Monday, April 20, 2026

The air in the room is weighing, a mental weight that tilts me just two feet to the left, where she went on ahead of us, and not easily. It’s a strange, dissonant geometry: a space anchored to a spot you hate because the person you love is sitting right there. You’re a tourist in a graveyard that your niece has forced back into a living room.

For a second, the a mind drifts, my mind, unmoored, looking at the stained and overused carpet where everything changed. Then she speaks, and the snap of her voice pulls me back into the present, mostly I suppose.

ME: (Coming to, the words catching up to the moment) ...And then I woke up again.

NIECE: (Not looking up, just existing in the space) What was the dream?

ME: I had a dream having a dream I had a dream I didn't have a dream. Just a Russian doll of nothingness. What about you? What's your favorite lately?

NIECE: I have weird ones. Friends of old friends that I don't have that much anymore. My friends that are nice stay nice in the dreams, and the ones that aren't… they just aren't. I don't really like myself in them. But do you ever remember them well? Like you’re in the same place? Where are you?

ME: (Glancing toward the window, anywhere but the floor) Not on the couch.

NIECE: No, somewhere else. Where’s the furthest dream? Do you dream you’re your at grandmas? Or at school? Or driving in the mountains?

ME: Sometimes I’m driving north along the Redwood Highway. It’s like at the house, but I’m moving back. I’ve been away a long time and I can’t afford to live in the same place anymore, so I have to go north. It gets weird. I drive west and it’s like Guerneville, but the roads are all wrong. Mountains and rivers that don't exist, warped visions. It’s the same, but it’s different.

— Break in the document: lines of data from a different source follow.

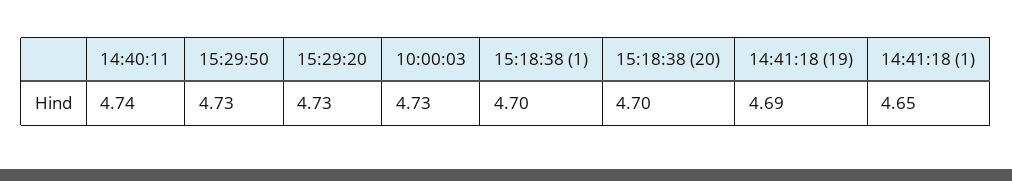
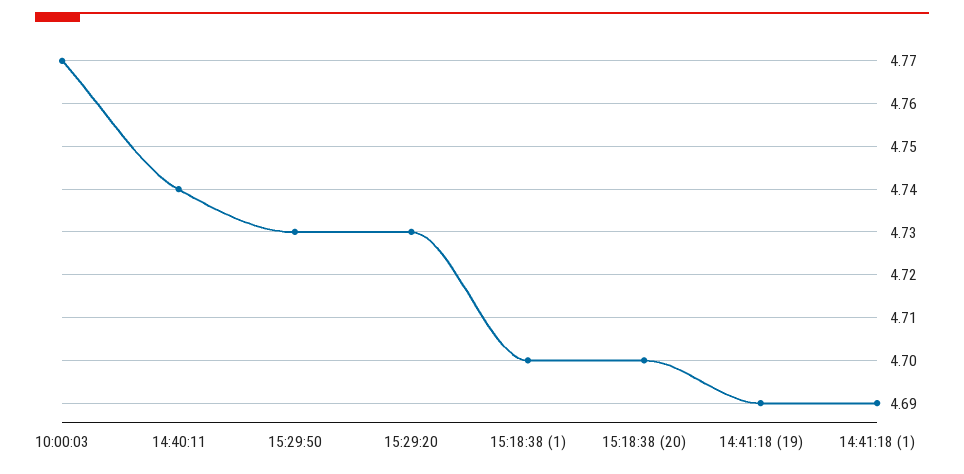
  {
    "14:40:11": 4.74,
    "15:29:50": 4.73,
    "15:29:20": 4.73,
-   "10:00:03": 4.73,
+   "10:00:03": 4.77,
    "15:18:38 (1)": 4.7,
    "15:18:38 (20)": 4.7,
    "14:41:18 (19)": 4.69,
-   "14:41:18 (1)": 4.65
+   "14:41:18 (1)": 4.69
  }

NIECE: (A beat of silence) Do you ever dream about Kafka? Or powder? It’s all interesting. When do you have your best dreams?

ME: (The thought of the band she mentioned earlier flickers) Oh, the band was called The Garden.

NIECE: What kind of music do you like?

ME: Experimental rock maybe, but I don't know. A little of this and that.How many people were in the band?

NIECE: A lot. Must be more than two. I didn't see them. I don't know.

Me: huh? What?

NIECE: (She shifts her weight, looking at my feet) Did you go to grandmas for summer?

ME: No, I've been cash poor. What could I do? I've had holes in my shoes. I have not even been wearing socks; look! 

NIECE: Did you like those shoes? Sometimes I really like a pair of shoes you wear until they fall completely apart. Like you’re just a lot of socks and I can see your toes through the shoe.

ME: (Looking down at the repairs, the hand-stitched reality of things) I had one pair that fell apart. I sewed them back together. Now they look great. People look at them and ask what happened, and I just tell them, "Life's expensive. I gotta make things last."

NIECE: (Nodding, accepting the logic of the repair) Okay. Yeah. It’s okay.

ME: They work just fine. Thank you.

"They work just fine," I repeated, mostly to myself. "The shoes. They work just fine."

I stood up, the weight of the drive home already settling into my aging joints. I hate that drive. It’s not just the miles or the traffic or the way the car starts to speed over the asphalt; it’s the distance, the time in a certain direction.

She’s been gone almost five years now, gone beyond anything measurable, beyond the warped roads of my dreams or the thoughts that don’t exist in an ordinary way. But sitting here on this couch, two feet from where it happened, she feels like a radios static frequency I can almost hear.

When I get in the car and start it, I’m the one forcing the distance. Every mile I put between this house heading to my own is like manually pulling a thread out of a tapestry. I drive south and the connection thins. I feel it less and less with every exit sign, and I hate it. I hate that my brain lets go of the hurt the further I get, because the hurt is the only thing that proves she was ever here, besides my nieces of course. It hurts to stay, but it’s a different kind of agony to drive away and feel her fade into the rearview.